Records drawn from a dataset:
>>>>

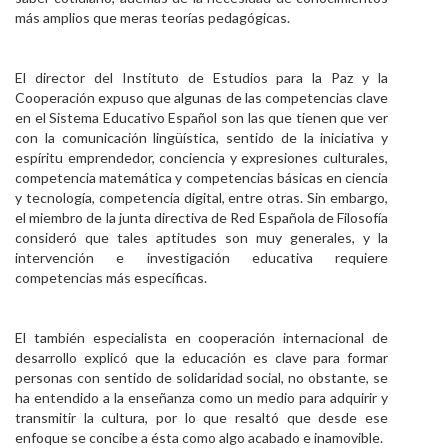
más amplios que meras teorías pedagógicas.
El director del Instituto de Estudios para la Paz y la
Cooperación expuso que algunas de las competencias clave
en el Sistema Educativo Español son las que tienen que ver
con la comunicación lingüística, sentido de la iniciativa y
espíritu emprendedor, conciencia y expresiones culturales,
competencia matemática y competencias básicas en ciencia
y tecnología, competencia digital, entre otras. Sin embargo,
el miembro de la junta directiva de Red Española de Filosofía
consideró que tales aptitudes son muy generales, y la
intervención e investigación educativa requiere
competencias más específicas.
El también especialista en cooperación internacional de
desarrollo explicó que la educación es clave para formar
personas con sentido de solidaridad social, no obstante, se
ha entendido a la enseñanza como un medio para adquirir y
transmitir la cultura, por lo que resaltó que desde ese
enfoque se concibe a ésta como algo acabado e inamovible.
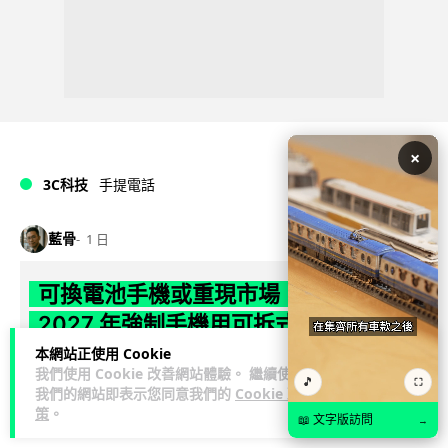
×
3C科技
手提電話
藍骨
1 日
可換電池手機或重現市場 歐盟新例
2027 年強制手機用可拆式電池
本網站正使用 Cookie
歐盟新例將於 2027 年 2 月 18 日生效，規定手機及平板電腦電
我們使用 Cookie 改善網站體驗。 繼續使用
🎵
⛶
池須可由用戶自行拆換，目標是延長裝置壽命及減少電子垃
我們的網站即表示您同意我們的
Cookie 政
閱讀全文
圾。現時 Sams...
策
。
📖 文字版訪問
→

<<<<

**Problem to work on:** If a line in the records contains the word "sentido", copy it out.

**Written reply:**
con la comunicación lingüística, sentido de la iniciativa y
personas con sentido de solidaridad social, no obstante, se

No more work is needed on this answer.